Data listing START

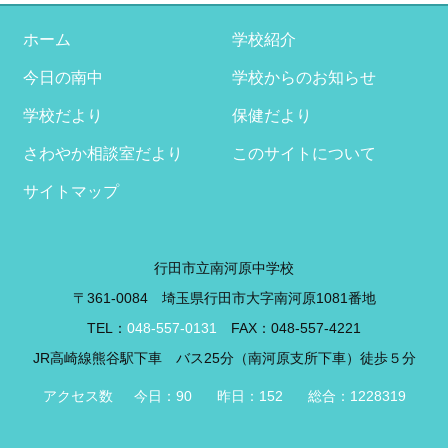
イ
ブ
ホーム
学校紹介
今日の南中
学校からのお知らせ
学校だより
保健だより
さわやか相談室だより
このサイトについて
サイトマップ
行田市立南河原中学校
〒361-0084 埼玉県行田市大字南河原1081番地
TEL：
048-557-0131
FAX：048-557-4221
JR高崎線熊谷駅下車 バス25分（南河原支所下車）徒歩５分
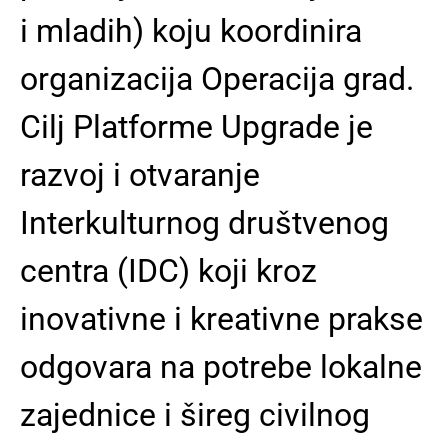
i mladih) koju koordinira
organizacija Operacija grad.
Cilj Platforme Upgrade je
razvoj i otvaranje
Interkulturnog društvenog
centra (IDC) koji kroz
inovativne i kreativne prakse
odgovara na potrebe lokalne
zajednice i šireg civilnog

Data listing END
Data listing START

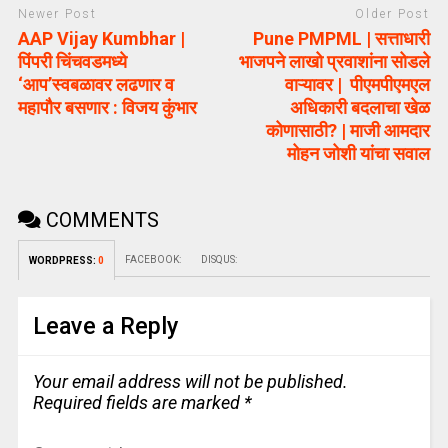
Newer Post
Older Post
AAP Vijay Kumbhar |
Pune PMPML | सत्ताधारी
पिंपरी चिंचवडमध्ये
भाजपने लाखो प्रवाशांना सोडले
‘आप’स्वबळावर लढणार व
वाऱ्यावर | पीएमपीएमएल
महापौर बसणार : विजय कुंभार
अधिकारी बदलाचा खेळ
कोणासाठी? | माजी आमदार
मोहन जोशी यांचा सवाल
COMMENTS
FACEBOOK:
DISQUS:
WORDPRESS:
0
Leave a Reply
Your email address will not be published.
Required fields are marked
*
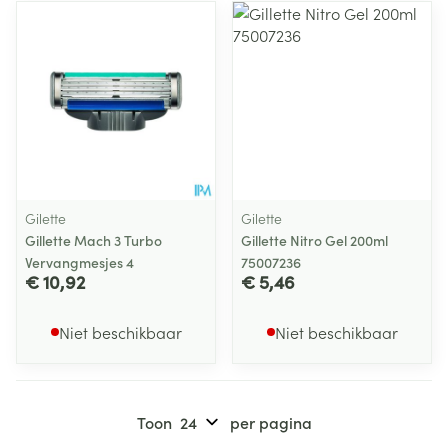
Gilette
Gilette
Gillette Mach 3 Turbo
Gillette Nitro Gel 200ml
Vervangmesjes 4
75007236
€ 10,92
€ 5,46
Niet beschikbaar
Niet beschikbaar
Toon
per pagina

Data listing END

## What to work on
Lay out the stretch of the rows above, from the line containing "i mladih) koju koordinira" through the line containing "zajednice i šireg civilnog", as a Markdown table with the columns Number and Line, skipping blank lines and numbering the rest in order.

## Answer section
| Number | Line |
|---|---|
| 1 | i mladih) koju koordinira |
| 2 | organizacija Operacija grad. |
| 3 | Cilj Platforme Upgrade je |
| 4 | razvoj i otvaranje |
| 5 | Interkulturnog društvenog |
| 6 | centra (IDC) koji kroz |
| 7 | inovativne i kreativne prakse |
| 8 | odgovara na potrebe lokalne |
| 9 | zajednice i šireg civilnog |